▶ _DATA EXTRACT_
▶

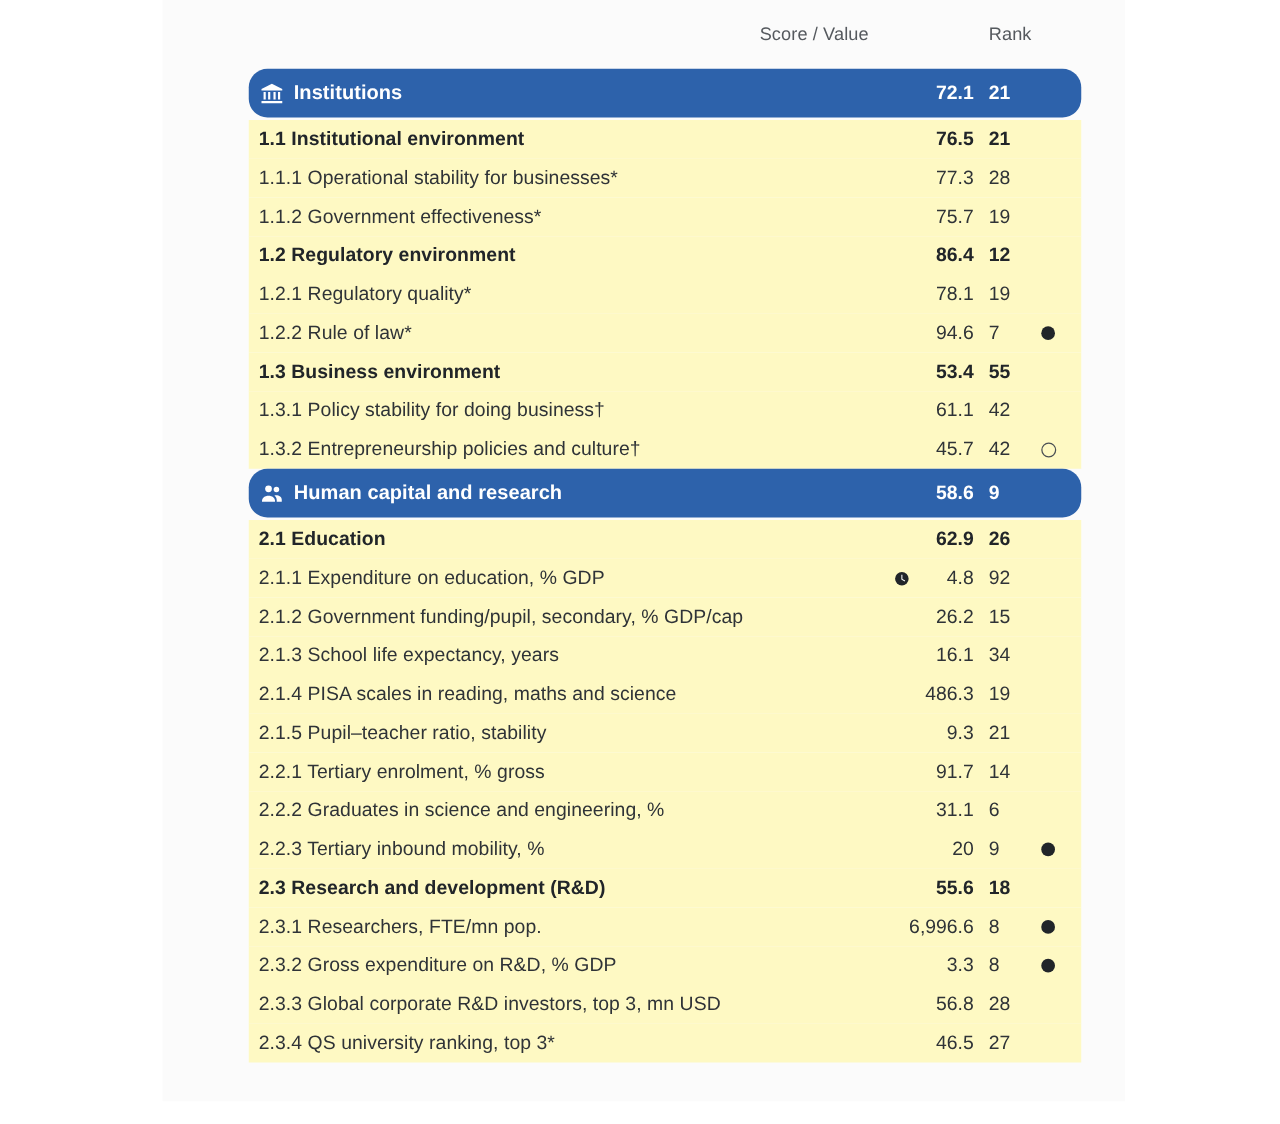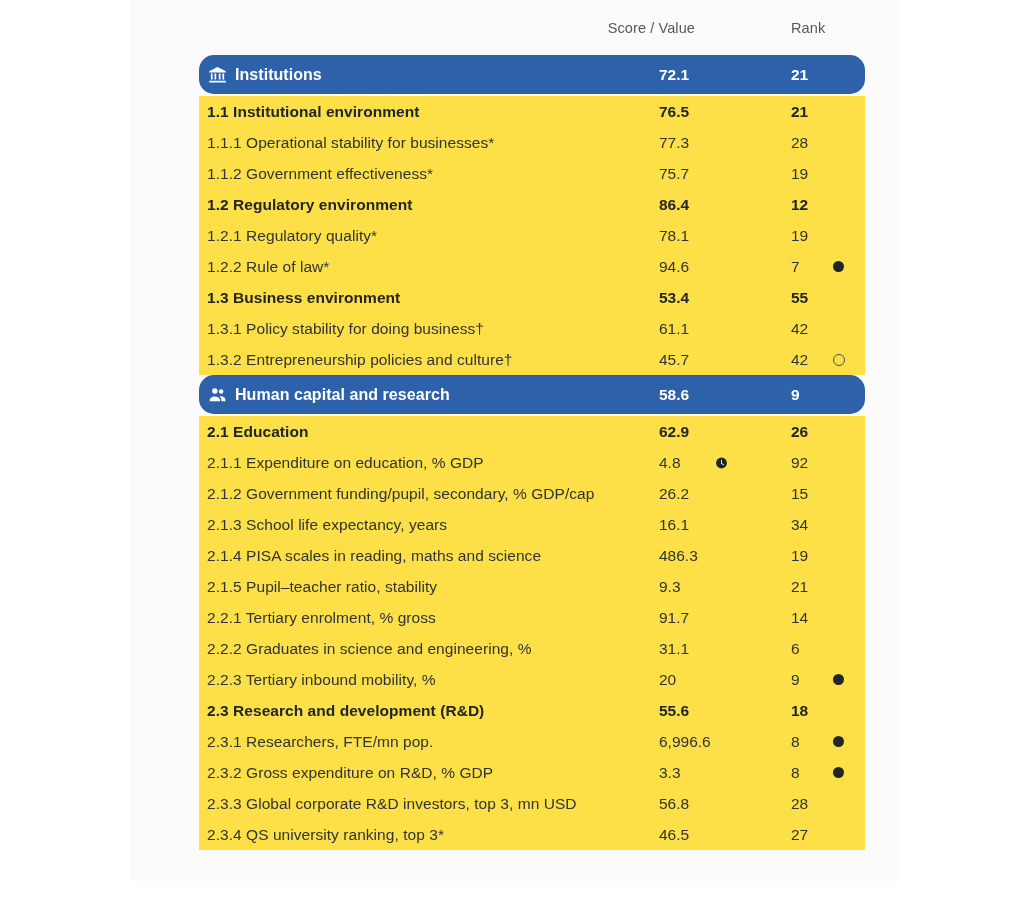--- a/index.html
+++ b/index.html
@@ -60,38 +60,39 @@
     text-align: right;
   }
   .col-head .ch-rank {
     left: 592px;
   }
 
   
   .row {
     position: relative;
     height: 31px;
-    background: #fde047;
+    background: #fef9c3;
   }
   .row .label {
     position: absolute;
     left: 8px;
     top: 50%;
     transform: translateY(-50%);
     font-size: 15.5px;
     color: #2f3337;
     white-space: nowrap;
     letter-spacing: .05px;
   }
   .row .value {
     position: absolute;
     left: 460px;
     width: 120px;
     top: 50%;
     transform: translateY(-50%);
+    text-align: right;
     font-size: 15.5px;
     color: #2f3337;
     white-space: nowrap;
   }
   .row .rank {
     position: absolute;
     left: 592px;
     top: 50%;
     transform: translateY(-50%);
     text-align: center;

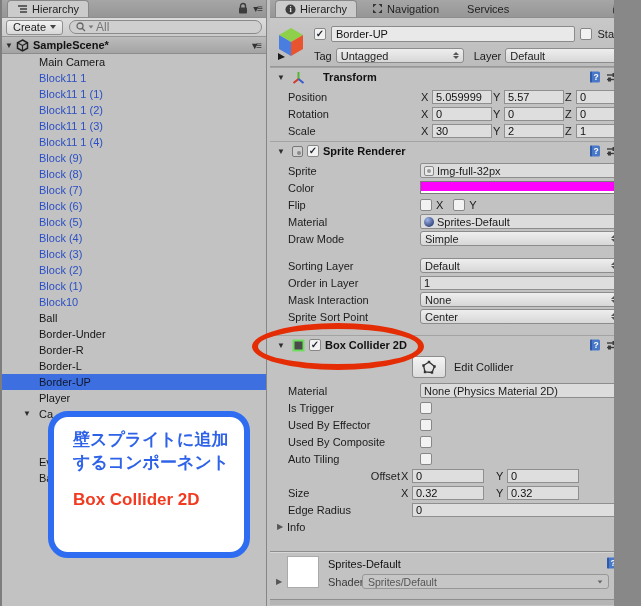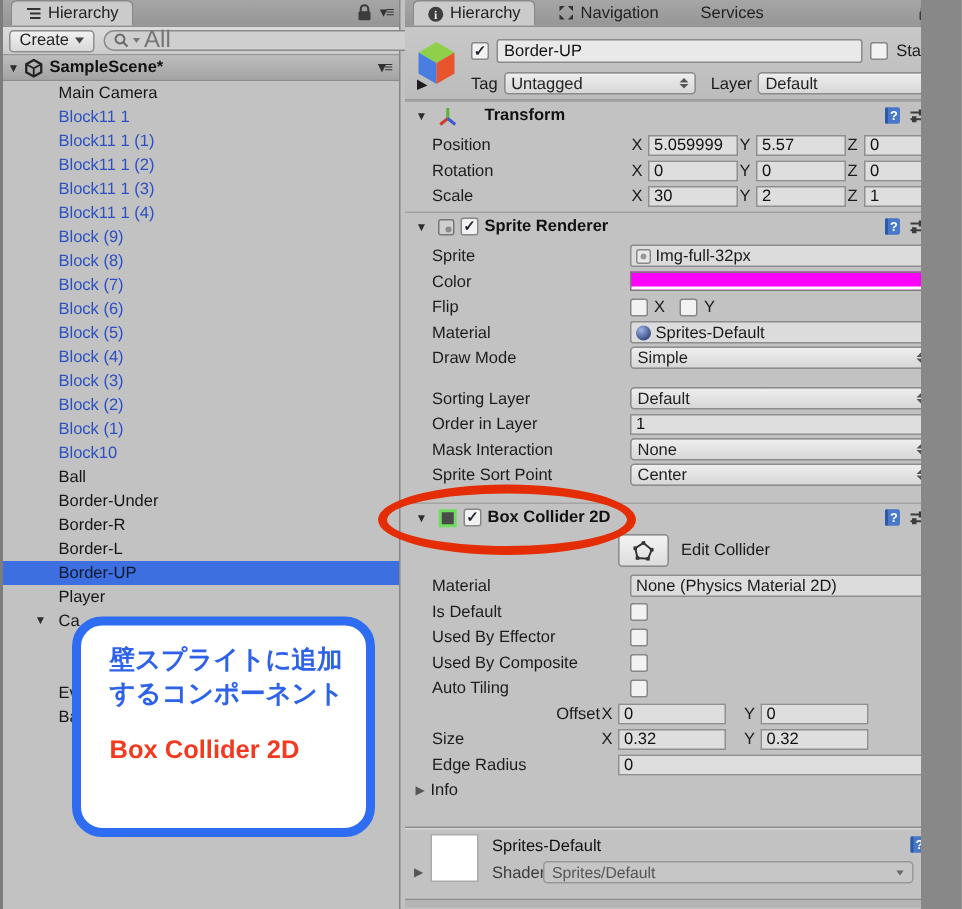--- a/index.html
+++ b/index.html
@@ -14,21 +14,21 @@
   .tab { height:17px; display:flex; align-items:center; gap:4px; padding:0 9px; color:#222; }
   .tab.active { background:#cbcbcb; border:1px solid #888; border-bottom:none; border-radius:4px 4px 0 0; margin-left:5px; }
   .strip-right { position:absolute; right:4px; top:2px; display:flex; align-items:center; gap:5px; }
   .menu-glyph { font-size:10px; color:#333; letter-spacing:-1px; }
   
   .hierarchy { position:absolute; left:0; top:0; width:267px; height:606px; background:#c2c2c2; border-left:2px solid #7d7d7d; border-right:1px solid #868686; }
   .h-toolbar { height:19px; background:linear-gradient(#dcdcdc,#cbcbcb); border-bottom:1px solid #979797; display:flex; align-items:center; padding:0 4px; gap:6px; }
   .create-btn { height:15px; display:flex; align-items:center; gap:4px; background:linear-gradient(#f2f2f2,#d8d8d8); border:1px solid #8f8f8f; border-radius:3px; padding:0 6px; font-size:11px; color:#222; }
   .caret { width:0; height:0; border-left:3.5px solid transparent; border-right:3.5px solid transparent; border-top:4px solid #444; display:inline-block; }
   .search-pill { flex:1; height:14px; border:1px solid #8a8a8a; border-radius:8px; background:#cfcfcf; display:flex; align-items:center; padding:0 6px; gap:2px; }
-  .search-pill input { flex:1; border:none; background:transparent; font-size:16px; color:#666; outline:none; font-family:"Liberation Sans",sans-serif; }
+  .search-pill input { flex:1; border:none; background:transparent; font-size:12px; color:#666; outline:none; font-family:"Liberation Sans",sans-serif; }
   .scene-row { height:17px; background:linear-gradient(#bcbcbc,#a4a4a4); border-bottom:1px solid #8c8c8c; display:flex; align-items:center; font-weight:bold; color:#111; position:relative; }
   .fold-tri { font-size:8px; color:#2d2d2d; width:14px; text-align:center; display:inline-block; }
   .h-list { position:relative; }
   .hrow { height:16px; line-height:16px; padding-left:37px; position:relative; color:#161616; white-space:nowrap; overflow:hidden; }
   .hrow.prefab { color:#2b4fc4; }
   .hrow.selected { background:#3d6fe0; color:#10182b; }
   .hrow .fold { position:absolute; left:21px; top:0; font-size:8px; color:#2d2d2d; }
   
   .inspector { position:absolute; left:270px; top:0; width:371px; height:606px; background:#c2c2c2; border-right:1px solid #8a8a8a; }
   .go-header { height:49px; background:linear-gradient(#c8c8c8,#bcbcbc); border-bottom:1px solid #979797; position:relative; }
@@ -577,21 +577,21 @@
             </div>
           </div>
           <span class="tail">
               <svg width="10" height="10">
                 <circle cx="5" cy="5" r="4" fill="none" stroke="#555" stroke-width="1.2"></circle>
                 <circle cx="5" cy="5" r="1.3" fill="#555"></circle>
               </svg>
             </span>
         </div>
         <div class="prow">
-          <span class="plabel">Is Default</span>
+          <span class="plabel">Is Trigger</span>
           <div class="ctrl">
               <span class="cb"></span>
             </div>
         </div>
         <div class="prow">
           <span class="plabel">Used By Effector</span>
           <div class="ctrl">
               <span class="cb"></span>
             </div>
         </div>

◀

▶ _EXERCISE BRIEF_
In your copy, include every record word for word but no pictures.

▶ _WRITTEN RESPONSE_
--- a/index.html
+++ b/index.html
@@ -60,38 +60,39 @@
     text-align: right;
   }
   .col-head .ch-rank {
     left: 592px;
   }
 
   
   .row {
     position: relative;
     height: 31px;
-    background: #fde047;
+    background: #fef9c3;
   }
   .row .label {
     position: absolute;
     left: 8px;
     top: 50%;
     transform: translateY(-50%);
     font-size: 15.5px;
     color: #2f3337;
     white-space: nowrap;
     letter-spacing: .05px;
   }
   .row .value {
     position: absolute;
     left: 460px;
     width: 120px;
     top: 50%;
     transform: translateY(-50%);
+    text-align: right;
     font-size: 15.5px;
     color: #2f3337;
     white-space: nowrap;
   }
   .row .rank {
     position: absolute;
     left: 592px;
     top: 50%;
     transform: translateY(-50%);
     text-align: center;

--- a/index.html
+++ b/index.html
@@ -14,21 +14,21 @@
   .tab { height:17px; display:flex; align-items:center; gap:4px; padding:0 9px; color:#222; }
   .tab.active { background:#cbcbcb; border:1px solid #888; border-bottom:none; border-radius:4px 4px 0 0; margin-left:5px; }
   .strip-right { position:absolute; right:4px; top:2px; display:flex; align-items:center; gap:5px; }
   .menu-glyph { font-size:10px; color:#333; letter-spacing:-1px; }
   
   .hierarchy { position:absolute; left:0; top:0; width:267px; height:606px; background:#c2c2c2; border-left:2px solid #7d7d7d; border-right:1px solid #868686; }
   .h-toolbar { height:19px; background:linear-gradient(#dcdcdc,#cbcbcb); border-bottom:1px solid #979797; display:flex; align-items:center; padding:0 4px; gap:6px; }
   .create-btn { height:15px; display:flex; align-items:center; gap:4px; background:linear-gradient(#f2f2f2,#d8d8d8); border:1px solid #8f8f8f; border-radius:3px; padding:0 6px; font-size:11px; color:#222; }
   .caret { width:0; height:0; border-left:3.5px solid transparent; border-right:3.5px solid transparent; border-top:4px solid #444; display:inline-block; }
   .search-pill { flex:1; height:14px; border:1px solid #8a8a8a; border-radius:8px; background:#cfcfcf; display:flex; align-items:center; padding:0 6px; gap:2px; }
-  .search-pill input { flex:1; border:none; background:transparent; font-size:16px; color:#666; outline:none; font-family:"Liberation Sans",sans-serif; }
+  .search-pill input { flex:1; border:none; background:transparent; font-size:12px; color:#666; outline:none; font-family:"Liberation Sans",sans-serif; }
   .scene-row { height:17px; background:linear-gradient(#bcbcbc,#a4a4a4); border-bottom:1px solid #8c8c8c; display:flex; align-items:center; font-weight:bold; color:#111; position:relative; }
   .fold-tri { font-size:8px; color:#2d2d2d; width:14px; text-align:center; display:inline-block; }
   .h-list { position:relative; }
   .hrow { height:16px; line-height:16px; padding-left:37px; position:relative; color:#161616; white-space:nowrap; overflow:hidden; }
   .hrow.prefab { color:#2b4fc4; }
   .hrow.selected { background:#3d6fe0; color:#10182b; }
   .hrow .fold { position:absolute; left:21px; top:0; font-size:8px; color:#2d2d2d; }
   
   .inspector { position:absolute; left:270px; top:0; width:371px; height:606px; background:#c2c2c2; border-right:1px solid #8a8a8a; }
   .go-header { height:49px; background:linear-gradient(#c8c8c8,#bcbcbc); border-bottom:1px solid #979797; position:relative; }
@@ -577,21 +577,21 @@
             </div>
           </div>
           <span class="tail">
               <svg width="10" height="10">
                 <circle cx="5" cy="5" r="4" fill="none" stroke="#555" stroke-width="1.2"></circle>
                 <circle cx="5" cy="5" r="1.3" fill="#555"></circle>
               </svg>
             </span>
         </div>
         <div class="prow">
-          <span class="plabel">Is Default</span>
+          <span class="plabel">Is Trigger</span>
           <div class="ctrl">
               <span class="cb"></span>
             </div>
         </div>
         <div class="prow">
           <span class="plabel">Used By Effector</span>
           <div class="ctrl">
               <span class="cb"></span>
             </div>
         </div>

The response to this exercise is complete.